### TASK TO CARRY OUT
Find how many lines of the records hold the string "yönelik" and reply with only that total.

### AVAILABLE DATA
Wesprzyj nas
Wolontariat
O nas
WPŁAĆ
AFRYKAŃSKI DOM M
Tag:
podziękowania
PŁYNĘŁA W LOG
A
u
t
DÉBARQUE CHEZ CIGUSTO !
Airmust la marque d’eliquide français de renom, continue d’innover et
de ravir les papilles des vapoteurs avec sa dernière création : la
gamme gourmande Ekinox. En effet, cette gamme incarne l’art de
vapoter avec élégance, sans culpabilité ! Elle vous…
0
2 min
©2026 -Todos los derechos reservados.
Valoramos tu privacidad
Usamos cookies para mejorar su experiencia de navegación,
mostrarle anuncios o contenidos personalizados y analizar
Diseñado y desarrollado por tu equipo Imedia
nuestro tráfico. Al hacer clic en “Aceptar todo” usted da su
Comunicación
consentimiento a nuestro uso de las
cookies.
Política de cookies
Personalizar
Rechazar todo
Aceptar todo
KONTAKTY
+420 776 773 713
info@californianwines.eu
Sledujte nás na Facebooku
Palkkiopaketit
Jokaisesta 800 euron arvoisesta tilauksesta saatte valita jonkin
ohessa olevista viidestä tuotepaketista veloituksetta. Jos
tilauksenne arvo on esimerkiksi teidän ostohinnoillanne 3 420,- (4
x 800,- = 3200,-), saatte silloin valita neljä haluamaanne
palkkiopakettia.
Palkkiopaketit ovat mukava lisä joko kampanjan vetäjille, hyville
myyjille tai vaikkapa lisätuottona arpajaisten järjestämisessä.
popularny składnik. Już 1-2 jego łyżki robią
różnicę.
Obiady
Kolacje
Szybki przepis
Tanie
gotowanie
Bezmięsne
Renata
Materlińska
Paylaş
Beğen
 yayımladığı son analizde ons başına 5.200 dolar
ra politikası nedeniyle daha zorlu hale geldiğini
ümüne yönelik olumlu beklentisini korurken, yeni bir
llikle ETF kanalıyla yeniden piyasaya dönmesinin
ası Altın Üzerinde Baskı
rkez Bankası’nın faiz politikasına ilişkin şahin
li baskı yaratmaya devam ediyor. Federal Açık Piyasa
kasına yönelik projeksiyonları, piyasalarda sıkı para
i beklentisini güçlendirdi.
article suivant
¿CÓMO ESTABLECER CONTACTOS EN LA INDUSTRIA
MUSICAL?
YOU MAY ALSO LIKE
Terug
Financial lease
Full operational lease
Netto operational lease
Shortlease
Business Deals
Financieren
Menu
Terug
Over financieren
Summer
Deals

### RESPONSE
2